Yargıtay Kararı 15. Ceza Dairesi 2011/14315 E. 2012/39117 K. 13.06.2012 T.

YARGITAY KARARI
DAİRE : 15. Ceza Dairesi
ESAS NO : 2011/14315
KARAR NO : 2012/39117
KARAR TARİHİ : 13.06.2012

MAHKEMESİ :Asliye Ceza Mahkemesi
SUÇ : Dolandırıcılık
HÜKÜM : Mahkumiyet

Dosya incelenerek gereği düşünüldü;
Dolandırıcılık suçunun oluşabilmesi için; failin bir kimseyi, kandırabilecek nitelikte hileli davranışlarla hataya düşürüp,onun veya başkasının zararına, kendisine veya başkasına yarar sağlaması gerekmektedir.
Hile nitelikli bir yalandır. Fail tarafından yapılan hileli davranış belli oranda ağır, yoğun ve ustaca olmalı,sergileniş açısından mağdurun inceleme olanağını ortadan kaldıracak nitelikte bir takım hareketler olmalıdır.
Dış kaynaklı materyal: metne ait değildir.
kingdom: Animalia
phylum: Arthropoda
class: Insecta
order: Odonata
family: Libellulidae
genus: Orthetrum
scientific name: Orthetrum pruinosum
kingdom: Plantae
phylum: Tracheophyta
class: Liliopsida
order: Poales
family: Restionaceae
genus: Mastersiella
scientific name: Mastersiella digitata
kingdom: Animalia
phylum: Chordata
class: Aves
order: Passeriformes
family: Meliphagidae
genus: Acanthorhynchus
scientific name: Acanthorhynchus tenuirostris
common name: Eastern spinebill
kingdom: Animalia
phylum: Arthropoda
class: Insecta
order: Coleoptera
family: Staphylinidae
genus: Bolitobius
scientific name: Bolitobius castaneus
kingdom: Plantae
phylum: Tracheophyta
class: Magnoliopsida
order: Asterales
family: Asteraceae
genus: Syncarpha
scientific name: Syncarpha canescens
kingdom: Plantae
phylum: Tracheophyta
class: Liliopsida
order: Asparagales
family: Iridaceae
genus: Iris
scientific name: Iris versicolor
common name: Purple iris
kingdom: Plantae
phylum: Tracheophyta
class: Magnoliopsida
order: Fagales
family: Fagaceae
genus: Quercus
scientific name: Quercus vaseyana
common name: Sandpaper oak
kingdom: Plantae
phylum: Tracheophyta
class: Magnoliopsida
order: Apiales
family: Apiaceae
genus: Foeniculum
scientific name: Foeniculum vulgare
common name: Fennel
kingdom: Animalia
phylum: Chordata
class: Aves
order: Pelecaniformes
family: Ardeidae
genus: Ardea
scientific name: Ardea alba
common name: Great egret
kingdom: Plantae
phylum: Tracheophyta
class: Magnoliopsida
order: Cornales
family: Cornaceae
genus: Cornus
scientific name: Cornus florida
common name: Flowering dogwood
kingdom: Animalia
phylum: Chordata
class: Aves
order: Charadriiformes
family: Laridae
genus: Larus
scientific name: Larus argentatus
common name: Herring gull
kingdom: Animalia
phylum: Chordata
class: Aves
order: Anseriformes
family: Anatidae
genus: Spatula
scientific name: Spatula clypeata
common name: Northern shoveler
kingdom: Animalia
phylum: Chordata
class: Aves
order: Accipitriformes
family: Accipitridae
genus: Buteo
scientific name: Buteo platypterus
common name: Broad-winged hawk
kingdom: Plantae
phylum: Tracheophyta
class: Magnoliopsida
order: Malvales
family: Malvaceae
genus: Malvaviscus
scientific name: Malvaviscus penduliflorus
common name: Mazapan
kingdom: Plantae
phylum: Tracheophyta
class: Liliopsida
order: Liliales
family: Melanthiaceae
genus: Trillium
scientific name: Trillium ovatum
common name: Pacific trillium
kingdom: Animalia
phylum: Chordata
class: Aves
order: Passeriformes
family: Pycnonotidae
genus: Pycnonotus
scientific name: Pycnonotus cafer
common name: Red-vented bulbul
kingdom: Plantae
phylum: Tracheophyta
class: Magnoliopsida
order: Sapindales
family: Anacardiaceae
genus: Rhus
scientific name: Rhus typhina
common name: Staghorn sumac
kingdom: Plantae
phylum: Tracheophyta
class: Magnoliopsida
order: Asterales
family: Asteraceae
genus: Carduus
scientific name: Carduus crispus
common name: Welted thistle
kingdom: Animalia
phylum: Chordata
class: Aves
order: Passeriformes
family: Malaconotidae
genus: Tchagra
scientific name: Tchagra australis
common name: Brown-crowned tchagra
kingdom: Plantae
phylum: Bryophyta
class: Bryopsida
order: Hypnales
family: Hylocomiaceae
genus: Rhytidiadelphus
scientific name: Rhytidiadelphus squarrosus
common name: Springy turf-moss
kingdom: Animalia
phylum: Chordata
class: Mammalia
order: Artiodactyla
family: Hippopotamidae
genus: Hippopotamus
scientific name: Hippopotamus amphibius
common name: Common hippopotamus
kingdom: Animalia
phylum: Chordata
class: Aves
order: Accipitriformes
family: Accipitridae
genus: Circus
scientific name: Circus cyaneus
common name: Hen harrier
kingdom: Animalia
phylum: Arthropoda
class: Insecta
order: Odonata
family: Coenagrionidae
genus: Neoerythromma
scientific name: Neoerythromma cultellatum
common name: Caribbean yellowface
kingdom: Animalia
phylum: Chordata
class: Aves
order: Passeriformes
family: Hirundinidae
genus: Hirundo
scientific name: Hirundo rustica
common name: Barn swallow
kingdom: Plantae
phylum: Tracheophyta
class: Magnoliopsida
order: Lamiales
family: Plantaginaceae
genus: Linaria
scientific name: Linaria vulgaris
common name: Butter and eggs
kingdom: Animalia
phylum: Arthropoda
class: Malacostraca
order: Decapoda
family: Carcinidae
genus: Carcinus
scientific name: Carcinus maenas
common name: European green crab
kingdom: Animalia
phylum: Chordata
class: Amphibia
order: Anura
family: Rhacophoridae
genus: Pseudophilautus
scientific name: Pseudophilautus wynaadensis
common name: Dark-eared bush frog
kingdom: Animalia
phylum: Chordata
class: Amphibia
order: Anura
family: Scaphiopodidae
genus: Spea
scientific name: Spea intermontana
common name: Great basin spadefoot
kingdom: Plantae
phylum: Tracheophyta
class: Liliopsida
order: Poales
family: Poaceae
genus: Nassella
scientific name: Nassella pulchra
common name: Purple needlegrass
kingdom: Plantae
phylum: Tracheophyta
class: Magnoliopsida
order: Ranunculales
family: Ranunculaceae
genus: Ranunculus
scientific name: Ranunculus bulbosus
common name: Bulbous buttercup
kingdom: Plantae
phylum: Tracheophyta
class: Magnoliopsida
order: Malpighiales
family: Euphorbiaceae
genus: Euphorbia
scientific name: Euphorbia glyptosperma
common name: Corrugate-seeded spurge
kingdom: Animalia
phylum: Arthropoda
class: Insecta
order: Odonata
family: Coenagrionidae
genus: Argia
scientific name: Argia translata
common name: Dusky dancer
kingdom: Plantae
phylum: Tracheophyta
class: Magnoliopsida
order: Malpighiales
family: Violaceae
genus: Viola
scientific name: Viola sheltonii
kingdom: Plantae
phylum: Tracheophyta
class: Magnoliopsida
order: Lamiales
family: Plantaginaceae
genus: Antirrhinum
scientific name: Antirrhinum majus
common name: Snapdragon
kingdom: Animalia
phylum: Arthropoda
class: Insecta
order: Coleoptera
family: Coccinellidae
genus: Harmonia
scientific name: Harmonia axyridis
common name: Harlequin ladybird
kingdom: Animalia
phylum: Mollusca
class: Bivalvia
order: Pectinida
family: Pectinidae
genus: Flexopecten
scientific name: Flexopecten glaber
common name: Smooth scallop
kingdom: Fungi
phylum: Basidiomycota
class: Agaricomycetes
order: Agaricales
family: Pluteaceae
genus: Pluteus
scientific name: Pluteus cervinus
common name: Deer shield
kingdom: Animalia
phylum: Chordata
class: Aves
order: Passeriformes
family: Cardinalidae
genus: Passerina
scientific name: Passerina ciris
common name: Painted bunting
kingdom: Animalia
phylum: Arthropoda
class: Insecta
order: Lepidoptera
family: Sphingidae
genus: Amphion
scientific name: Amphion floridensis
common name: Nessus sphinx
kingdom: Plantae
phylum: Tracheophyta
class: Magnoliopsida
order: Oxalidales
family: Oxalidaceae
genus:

Kullanılan hileli davranışlarla mağdur yanılgıya düşürülmeli ve bu yanıltma sonucu yalanlara inanan mağdur tarafından sanık veya bir başkasına haksız çıkar sağlanmalıdır.
Hilenin kandırıcı nitelikte olup olmadığı olaysal olarak değerlendirilmeli, olayın özelliği, fiille olan ilişkisi, mağdurun durumu,kullanılmışsa gizlenen veya değiştirilen belgenin nitelikleri ayrı ayrı nazara alınmalıdır.
Somut olayda; sanığın,diğer sanıkla birlikte şikayetçinin evini kiralamak için aylık 250 TL’ye anlaştıkları,1 yıllık kira bedelini euro olarak peşin ödeyeceklerini söyleyerek euro olduğunu söylediği geçerliliği olmayan 1000’lik 4 adet peru parasını verdiği ve bu paranın kira parasından fazla olduğunu söyleyerek şikayetçiden 800 TL ve 800 dolar aldığı anlaşılmakla mahkemenin dolandırıcılık suçunun oluştuğuna yönelik kabulünde bir isabetsizlik görülmemiştir
Diğer temyiz itirazlarının reddine,Ancak;
Adli para cezasının; 5083 sayılı Kanun’un 1. maddesi ile hükümden sonra 01.01.2009 tarihinde yürürlüğe giren Bakanlar Kurulu’nun 04.04.2007 tarih ve 2007/11963 sayılı kararının
1.maddesi uyarınca Türk Lirası (TL) olarak belirlenmesinde zorunluluk bulunması,
Hapis cezası takdiren asgari hadden tayin olunduğu halde aynı gerekçe ile hapis cezası yanında hükmolunan adli para cezasının birim gün sayısının alt sınırdan uzaklaşılarak 50 gün olarak tayini suretiyle gerekçede çelişkiye düşülmesi,
Sanık hakkında belirlenen temel gün adli para cezasının, para cezasına çevrilmesi sırasında uygulanan yasa maddesinin gösterilmemesi suretiyle, CMK.nun 232/6. maddesine aykırılık oluşturulması,
Bozmayı gerektirmiş, temyiz itirazları bu itibarla yerinde görülmüş olduğundan hükmün bu sebeplerden dolayı 5320 sayılı yasanın 8/1.maddesi gereğince uygulanması gereken 1412 sayılı CMUK.nun 321.maddesi uyarınca BOZULMASINA, ancak yeniden duruşma yapılmasını gerektirmeyen bu hususların aynı kanunun 322.maddesi uyarınca düzeltilmesi mümkün bulunduğundan, hükmün 1.bendindeki 50 gün karşılığı adli para cezası yerine 5 gün karşılığı adli para cezası ile cezalandırılmasına, ikinci fıkrasındaki 17 gün karşılığı adli para cezası yerine 1 gün karşılığı adli para cezası ile cezalandırılmasına,2.fıkrasındaki 340.00 TL adli para cezası yerine 20.00-TL. adli para cezasıyla cezalandırılmasına, ibarelerinin eklenmesi;hükmün birinci ve ikinci bendlerine “TCK.nun 52/2 maddesi uyarınca” ibaresi eklenmesi, hükümde yer alan “YTL” ibaresinin “TL” olarak değiştirilmesi; suretiyle sair yönleri usul ve yasaya uygun bulunan hükmün DÜZELTİLEREK ONANMASINA, 13.06.2012 tarihinde oybirliğiyle karar verildi.